▶ Exercise instructions
Could you output all of the records below exactly as they appear?

╭─ Input data

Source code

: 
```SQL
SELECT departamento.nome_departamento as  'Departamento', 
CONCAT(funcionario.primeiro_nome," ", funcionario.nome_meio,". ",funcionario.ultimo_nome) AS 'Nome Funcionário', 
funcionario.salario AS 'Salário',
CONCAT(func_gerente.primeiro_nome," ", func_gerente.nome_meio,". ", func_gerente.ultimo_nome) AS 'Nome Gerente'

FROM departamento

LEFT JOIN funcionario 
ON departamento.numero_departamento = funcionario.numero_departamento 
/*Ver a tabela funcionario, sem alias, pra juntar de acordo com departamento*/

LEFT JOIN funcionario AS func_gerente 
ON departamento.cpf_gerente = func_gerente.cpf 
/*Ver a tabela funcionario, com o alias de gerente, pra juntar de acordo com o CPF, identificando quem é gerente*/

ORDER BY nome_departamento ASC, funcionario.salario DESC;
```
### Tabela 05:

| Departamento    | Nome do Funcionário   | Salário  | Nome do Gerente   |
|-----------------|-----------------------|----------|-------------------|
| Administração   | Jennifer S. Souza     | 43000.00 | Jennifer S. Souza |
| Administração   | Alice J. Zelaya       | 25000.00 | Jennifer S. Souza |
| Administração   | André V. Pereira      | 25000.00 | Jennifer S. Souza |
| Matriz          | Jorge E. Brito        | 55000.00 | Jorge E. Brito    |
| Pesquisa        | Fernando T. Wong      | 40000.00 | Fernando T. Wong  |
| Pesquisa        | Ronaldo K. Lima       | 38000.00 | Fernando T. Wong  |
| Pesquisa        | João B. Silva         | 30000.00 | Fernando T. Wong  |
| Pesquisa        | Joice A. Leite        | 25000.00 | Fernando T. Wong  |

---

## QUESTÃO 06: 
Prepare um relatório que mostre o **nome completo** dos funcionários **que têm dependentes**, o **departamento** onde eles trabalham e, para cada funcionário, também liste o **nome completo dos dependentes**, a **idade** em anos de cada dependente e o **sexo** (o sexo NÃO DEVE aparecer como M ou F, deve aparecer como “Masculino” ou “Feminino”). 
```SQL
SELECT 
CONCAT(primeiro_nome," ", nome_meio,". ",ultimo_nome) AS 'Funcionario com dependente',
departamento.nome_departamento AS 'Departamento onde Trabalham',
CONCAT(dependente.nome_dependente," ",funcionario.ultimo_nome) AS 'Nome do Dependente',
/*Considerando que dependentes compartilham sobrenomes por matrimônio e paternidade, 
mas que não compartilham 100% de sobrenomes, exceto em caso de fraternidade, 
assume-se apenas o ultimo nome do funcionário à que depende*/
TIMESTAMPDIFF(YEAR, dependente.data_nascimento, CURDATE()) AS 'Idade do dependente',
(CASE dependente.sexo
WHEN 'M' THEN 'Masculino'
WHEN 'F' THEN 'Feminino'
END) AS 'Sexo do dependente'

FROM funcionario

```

╰─

▶ Result of the exercise
Source code

: 
```SQL
SELECT departamento.nome_departamento as  'Departamento', 
CONCAT(funcionario.primeiro_nome," ", funcionario.nome_meio,". ",funcionario.ultimo_nome) AS 'Nome Funcionário', 
funcionario.salario AS 'Salário',
CONCAT(func_gerente.primeiro_nome," ", func_gerente.nome_meio,". ", func_gerente.ultimo_nome) AS 'Nome Gerente'

FROM departamento

LEFT JOIN funcionario 
ON departamento.numero_departamento = funcionario.numero_departamento 
/*Ver a tabela funcionario, sem alias, pra juntar de acordo com departamento*/

LEFT JOIN funcionario AS func_gerente 
ON departamento.cpf_gerente = func_gerente.cpf 
/*Ver a tabela funcionario, com o alias de gerente, pra juntar de acordo com o CPF, identificando quem é gerente*/

ORDER BY nome_departamento ASC, funcionario.salario DESC;
```
### Tabela 05:

| Departamento    | Nome do Funcionário   | Salário  | Nome do Gerente   |
|-----------------|-----------------------|----------|-------------------|
| Administração   | Jennifer S. Souza     | 43000.00 | Jennifer S. Souza |
| Administração   | Alice J. Zelaya       | 25000.00 | Jennifer S. Souza |
| Administração   | André V. Pereira      | 25000.00 | Jennifer S. Souza |
| Matriz          | Jorge E. Brito        | 55000.00 | Jorge E. Brito    |
| Pesquisa        | Fernando T. Wong      | 40000.00 | Fernando T. Wong  |
| Pesquisa        | Ronaldo K. Lima       | 38000.00 | Fernando T. Wong  |
| Pesquisa        | João B. Silva         | 30000.00 | Fernando T. Wong  |
| Pesquisa        | Joice A. Leite        | 25000.00 | Fernando T. Wong  |

---

## QUESTÃO 06: 
Prepare um relatório que mostre o **nome completo** dos funcionários **que têm dependentes**, o **departamento** onde eles trabalham e, para cada funcionário, também liste o **nome completo dos dependentes**, a **idade** em anos de cada dependente e o **sexo** (o sexo NÃO DEVE aparecer como M ou F, deve aparecer como “Masculino” ou “Feminino”). 
```SQL
SELECT 
CONCAT(primeiro_nome," ", nome_meio,". ",ultimo_nome) AS 'Funcionario com dependente',
departamento.nome_departamento AS 'Departamento onde Trabalham',
CONCAT(dependente.nome_dependente," ",funcionario.ultimo_nome) AS 'Nome do Dependente',
/*Considerando que dependentes compartilham sobrenomes por matrimônio e paternidade, 
mas que não compartilham 100% de sobrenomes, exceto em caso de fraternidade, 
assume-se apenas o ultimo nome do funcionário à que depende*/
TIMESTAMPDIFF(YEAR, dependente.data_nascimento, CURDATE()) AS 'Idade do dependente',
(CASE dependente.sexo
WHEN 'M' THEN 'Masculino'
WHEN 'F' THEN 'Feminino'
END) AS 'Sexo do dependente'

FROM funcionario

```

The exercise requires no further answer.